Saved entries
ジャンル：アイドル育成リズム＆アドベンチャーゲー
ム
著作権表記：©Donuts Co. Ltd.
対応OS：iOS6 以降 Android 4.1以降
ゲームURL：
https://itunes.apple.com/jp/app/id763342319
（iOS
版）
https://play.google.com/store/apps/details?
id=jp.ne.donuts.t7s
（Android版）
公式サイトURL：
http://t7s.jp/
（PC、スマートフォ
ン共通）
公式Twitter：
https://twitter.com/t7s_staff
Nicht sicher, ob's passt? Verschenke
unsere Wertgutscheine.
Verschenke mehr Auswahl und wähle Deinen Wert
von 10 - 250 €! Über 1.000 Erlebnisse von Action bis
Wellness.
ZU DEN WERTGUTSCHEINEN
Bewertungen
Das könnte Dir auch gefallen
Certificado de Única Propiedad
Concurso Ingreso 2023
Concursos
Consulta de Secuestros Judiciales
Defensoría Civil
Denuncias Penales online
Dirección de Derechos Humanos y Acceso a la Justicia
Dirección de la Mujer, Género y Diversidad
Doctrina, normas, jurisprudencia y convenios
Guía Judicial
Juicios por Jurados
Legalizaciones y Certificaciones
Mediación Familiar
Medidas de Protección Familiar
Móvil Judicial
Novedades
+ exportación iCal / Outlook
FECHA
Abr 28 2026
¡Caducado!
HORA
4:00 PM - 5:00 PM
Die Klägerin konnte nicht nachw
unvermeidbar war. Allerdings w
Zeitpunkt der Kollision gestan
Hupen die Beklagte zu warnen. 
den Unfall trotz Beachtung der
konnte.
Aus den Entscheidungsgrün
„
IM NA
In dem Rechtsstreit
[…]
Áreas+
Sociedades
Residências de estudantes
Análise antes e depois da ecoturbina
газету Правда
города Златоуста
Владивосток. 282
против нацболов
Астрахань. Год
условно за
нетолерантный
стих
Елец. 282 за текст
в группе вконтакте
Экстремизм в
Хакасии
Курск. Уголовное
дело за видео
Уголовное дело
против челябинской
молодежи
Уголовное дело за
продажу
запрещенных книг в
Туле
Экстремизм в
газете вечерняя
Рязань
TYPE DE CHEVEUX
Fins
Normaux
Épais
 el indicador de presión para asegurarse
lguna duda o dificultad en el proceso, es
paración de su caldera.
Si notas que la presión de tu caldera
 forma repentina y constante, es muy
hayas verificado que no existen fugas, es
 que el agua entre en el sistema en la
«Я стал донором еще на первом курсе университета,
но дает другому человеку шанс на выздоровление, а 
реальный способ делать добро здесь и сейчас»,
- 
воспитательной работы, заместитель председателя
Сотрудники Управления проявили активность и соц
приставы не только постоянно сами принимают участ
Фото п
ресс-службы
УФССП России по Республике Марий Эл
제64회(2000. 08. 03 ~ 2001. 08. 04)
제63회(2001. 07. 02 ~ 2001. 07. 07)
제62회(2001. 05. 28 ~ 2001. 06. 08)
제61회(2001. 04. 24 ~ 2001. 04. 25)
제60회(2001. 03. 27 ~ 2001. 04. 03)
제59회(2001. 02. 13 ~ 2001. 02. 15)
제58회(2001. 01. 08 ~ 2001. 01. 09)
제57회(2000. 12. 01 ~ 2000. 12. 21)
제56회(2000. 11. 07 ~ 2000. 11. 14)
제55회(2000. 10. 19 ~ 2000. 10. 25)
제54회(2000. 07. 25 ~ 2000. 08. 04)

§ EXERCISE INSTRUCTIONS:
Can you copy the material line for line, from its very first line through the line containing "Verschenke mehr Auswahl und wähle Deinen Wert", both ends included?

§ WRITTEN SOLUTION:
ジャンル：アイドル育成リズム＆アドベンチャーゲー
ム
著作権表記：©Donuts Co. Ltd.
対応OS：iOS6 以降 Android 4.1以降
ゲームURL：
https://itunes.apple.com/jp/app/id763342319
（iOS
版）
https://play.google.com/store/apps/details?
id=jp.ne.donuts.t7s
（Android版）
公式サイトURL：
http://t7s.jp/
（PC、スマートフォ
ン共通）
公式Twitter：
https://twitter.com/t7s_staff
Nicht sicher, ob's passt? Verschenke
unsere Wertgutscheine.
Verschenke mehr Auswahl und wähle Deinen Wert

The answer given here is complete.